On October 1, 2012, the Company and Northstar entered into a limited waiver and forbearance agreement providing a recapitalized new note balance comprised of all sums due Northstar with a maturity date extended perpetually. The Company agreed to issue 5,000,000 shares of Series A Convertible Preferred Stock and 10,000,000 of common stock in exchange for $210,000 as payment towards outstanding debt, default interest, penalties, professional fees outstanding and due Northstar. In addition, the Company executed a security agreement granting Northstar a lien on all patents, patent applications, trademarks, service marks, copyrights and intellectual property rights of any nature, as well as the results of all clinical trials, know-how for preparing Myoblasts, old and new clinical data, existing approved trials, all right and title to Myoblasts, clinical trial protocols and other property rights.

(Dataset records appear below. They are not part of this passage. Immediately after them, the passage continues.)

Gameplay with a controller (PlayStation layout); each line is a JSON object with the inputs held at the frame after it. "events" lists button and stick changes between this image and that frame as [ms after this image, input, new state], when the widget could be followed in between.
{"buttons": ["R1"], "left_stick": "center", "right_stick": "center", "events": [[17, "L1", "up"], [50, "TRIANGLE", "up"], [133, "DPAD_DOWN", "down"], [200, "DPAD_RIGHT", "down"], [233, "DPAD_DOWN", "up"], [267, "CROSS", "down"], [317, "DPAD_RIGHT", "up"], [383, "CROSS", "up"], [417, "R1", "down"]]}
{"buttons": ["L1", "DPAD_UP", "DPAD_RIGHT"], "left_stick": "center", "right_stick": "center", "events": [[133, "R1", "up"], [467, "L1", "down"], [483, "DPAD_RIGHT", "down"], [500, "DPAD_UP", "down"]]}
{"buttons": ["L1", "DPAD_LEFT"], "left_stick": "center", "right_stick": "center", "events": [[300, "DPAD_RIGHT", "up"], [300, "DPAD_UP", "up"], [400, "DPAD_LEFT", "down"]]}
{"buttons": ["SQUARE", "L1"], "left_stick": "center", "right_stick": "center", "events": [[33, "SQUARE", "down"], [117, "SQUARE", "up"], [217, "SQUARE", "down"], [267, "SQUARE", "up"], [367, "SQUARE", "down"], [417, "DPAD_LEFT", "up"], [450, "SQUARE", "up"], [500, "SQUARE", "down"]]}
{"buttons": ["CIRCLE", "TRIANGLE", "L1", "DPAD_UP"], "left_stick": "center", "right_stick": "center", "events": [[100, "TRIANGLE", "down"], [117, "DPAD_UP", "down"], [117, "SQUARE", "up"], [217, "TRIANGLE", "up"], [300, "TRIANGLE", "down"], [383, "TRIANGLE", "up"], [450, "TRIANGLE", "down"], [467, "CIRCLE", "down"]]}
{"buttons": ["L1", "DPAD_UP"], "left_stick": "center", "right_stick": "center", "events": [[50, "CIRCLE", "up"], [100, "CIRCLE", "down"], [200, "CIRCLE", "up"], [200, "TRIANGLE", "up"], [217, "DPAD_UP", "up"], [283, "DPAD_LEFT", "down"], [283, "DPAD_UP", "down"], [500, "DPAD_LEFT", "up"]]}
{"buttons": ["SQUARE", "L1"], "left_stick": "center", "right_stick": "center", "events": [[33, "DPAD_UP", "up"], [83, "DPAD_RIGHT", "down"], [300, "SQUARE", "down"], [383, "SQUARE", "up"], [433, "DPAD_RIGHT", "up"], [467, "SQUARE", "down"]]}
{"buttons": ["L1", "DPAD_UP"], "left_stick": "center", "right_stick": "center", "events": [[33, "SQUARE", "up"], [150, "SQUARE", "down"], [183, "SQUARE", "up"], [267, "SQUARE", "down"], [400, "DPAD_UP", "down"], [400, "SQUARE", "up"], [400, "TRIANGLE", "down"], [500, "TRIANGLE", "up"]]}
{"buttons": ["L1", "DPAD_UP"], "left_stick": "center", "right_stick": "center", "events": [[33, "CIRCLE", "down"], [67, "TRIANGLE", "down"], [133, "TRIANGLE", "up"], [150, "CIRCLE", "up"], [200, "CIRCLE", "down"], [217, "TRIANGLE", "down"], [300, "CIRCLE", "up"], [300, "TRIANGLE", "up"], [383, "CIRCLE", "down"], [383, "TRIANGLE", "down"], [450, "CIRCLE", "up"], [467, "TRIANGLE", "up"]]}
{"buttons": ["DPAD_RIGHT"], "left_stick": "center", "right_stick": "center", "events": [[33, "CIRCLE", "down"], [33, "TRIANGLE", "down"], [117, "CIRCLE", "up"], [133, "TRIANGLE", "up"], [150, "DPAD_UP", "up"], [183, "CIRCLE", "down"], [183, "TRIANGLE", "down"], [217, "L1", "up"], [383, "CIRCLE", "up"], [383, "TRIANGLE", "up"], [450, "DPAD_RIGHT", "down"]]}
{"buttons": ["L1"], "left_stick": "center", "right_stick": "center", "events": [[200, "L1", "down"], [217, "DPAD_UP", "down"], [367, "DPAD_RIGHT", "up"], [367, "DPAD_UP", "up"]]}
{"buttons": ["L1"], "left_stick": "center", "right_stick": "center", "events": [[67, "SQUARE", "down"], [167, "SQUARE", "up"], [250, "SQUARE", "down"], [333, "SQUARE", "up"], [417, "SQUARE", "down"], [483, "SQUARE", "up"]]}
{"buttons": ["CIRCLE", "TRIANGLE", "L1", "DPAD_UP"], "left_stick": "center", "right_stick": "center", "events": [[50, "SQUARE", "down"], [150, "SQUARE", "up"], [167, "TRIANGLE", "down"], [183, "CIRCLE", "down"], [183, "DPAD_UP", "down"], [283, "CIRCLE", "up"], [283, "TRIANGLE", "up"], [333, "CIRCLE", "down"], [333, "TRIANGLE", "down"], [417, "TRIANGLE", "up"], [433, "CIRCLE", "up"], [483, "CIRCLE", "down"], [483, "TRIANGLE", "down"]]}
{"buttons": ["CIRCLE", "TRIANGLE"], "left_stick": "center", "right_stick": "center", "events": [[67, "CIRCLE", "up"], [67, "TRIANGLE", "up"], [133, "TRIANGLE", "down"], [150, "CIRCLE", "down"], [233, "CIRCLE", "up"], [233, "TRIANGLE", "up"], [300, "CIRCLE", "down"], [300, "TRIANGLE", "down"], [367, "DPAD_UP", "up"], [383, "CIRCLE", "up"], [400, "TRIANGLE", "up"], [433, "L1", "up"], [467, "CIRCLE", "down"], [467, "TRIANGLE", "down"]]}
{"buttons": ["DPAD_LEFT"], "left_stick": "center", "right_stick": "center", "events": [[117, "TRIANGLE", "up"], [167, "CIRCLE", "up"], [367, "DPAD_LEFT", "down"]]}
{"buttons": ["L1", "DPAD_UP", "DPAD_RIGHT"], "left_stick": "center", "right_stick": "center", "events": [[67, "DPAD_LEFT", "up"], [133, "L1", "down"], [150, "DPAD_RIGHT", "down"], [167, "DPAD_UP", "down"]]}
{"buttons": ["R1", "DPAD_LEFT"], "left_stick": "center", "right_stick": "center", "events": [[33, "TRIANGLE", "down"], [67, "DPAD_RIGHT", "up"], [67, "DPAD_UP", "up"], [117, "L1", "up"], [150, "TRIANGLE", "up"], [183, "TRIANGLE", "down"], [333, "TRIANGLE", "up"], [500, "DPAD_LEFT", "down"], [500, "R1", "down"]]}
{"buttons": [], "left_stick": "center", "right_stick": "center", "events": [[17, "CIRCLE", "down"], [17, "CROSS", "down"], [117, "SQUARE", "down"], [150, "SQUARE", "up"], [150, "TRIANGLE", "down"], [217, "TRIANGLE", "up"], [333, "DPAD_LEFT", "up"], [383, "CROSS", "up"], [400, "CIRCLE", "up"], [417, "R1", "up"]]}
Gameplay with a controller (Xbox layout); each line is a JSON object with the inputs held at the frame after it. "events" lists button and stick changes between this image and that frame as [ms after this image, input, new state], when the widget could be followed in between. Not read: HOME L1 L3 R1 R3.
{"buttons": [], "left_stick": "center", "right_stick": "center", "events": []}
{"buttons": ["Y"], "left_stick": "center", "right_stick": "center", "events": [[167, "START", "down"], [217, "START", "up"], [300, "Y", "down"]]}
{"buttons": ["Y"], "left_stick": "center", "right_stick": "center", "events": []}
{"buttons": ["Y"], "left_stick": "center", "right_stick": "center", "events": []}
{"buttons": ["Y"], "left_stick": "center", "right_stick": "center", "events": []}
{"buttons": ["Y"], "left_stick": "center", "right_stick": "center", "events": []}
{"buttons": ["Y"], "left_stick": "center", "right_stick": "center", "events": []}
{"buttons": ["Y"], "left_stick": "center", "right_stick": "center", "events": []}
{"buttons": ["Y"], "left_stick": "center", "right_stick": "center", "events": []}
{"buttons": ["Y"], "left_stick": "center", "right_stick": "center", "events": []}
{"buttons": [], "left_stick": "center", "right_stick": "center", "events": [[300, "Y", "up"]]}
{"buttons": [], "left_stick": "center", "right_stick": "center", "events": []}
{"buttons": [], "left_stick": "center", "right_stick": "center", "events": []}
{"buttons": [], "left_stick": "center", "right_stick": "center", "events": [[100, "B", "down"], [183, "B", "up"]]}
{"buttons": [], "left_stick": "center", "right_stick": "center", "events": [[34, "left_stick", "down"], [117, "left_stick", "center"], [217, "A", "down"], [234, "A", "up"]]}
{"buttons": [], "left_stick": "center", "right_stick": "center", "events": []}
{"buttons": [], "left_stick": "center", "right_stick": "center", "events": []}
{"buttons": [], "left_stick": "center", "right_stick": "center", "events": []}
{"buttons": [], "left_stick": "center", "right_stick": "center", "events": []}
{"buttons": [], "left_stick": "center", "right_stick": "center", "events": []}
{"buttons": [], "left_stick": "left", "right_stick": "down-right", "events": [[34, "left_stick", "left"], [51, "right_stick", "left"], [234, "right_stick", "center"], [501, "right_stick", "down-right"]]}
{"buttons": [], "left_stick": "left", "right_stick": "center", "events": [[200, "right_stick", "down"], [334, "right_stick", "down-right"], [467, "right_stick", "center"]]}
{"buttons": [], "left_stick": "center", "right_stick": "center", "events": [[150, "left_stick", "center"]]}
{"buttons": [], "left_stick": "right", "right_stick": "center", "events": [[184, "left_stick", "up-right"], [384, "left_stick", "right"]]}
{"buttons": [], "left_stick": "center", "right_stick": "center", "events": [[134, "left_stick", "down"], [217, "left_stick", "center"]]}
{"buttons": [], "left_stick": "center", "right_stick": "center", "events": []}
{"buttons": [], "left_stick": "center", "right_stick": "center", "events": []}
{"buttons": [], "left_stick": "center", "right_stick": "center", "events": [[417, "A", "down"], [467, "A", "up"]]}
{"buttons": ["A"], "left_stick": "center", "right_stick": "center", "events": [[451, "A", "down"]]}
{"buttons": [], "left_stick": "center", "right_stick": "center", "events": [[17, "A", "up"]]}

In addition, the Company granted Northstar a perpetual license on products as described for resale, relicensing and commercialization outside the United States. In connection with the granted license, Northstar shall pay the Company a royalty of up to 8% on revenues generated."

Same 10-Q, PAGE 17:
"At June 30, 2014 and December 31, 2013, the Company has outstanding notes payable to officers and directors with interest at 8% per annum due at maturity in aggregate $240,000 and $365,000, respectively. The remaining subordinated notes $100,000 and $140,000 were previously due on November 30, 2012 and June 4, 2011 respectively, and are unsecured. The Company is not obligated to make payment until Northstar loan is paid off."

So OBVIOUSLY as of the JUNE 30, 2014 date, the NORHSTAR loan is NOT PAID OFF, there's thus still a "forebearance" in place, a lien and all the rest, including 20 MILLION preferred shares of stock with 25 voting rights each, being held by Northstar, LLC, director CHUCK HART, a member of the BOD of BHRT.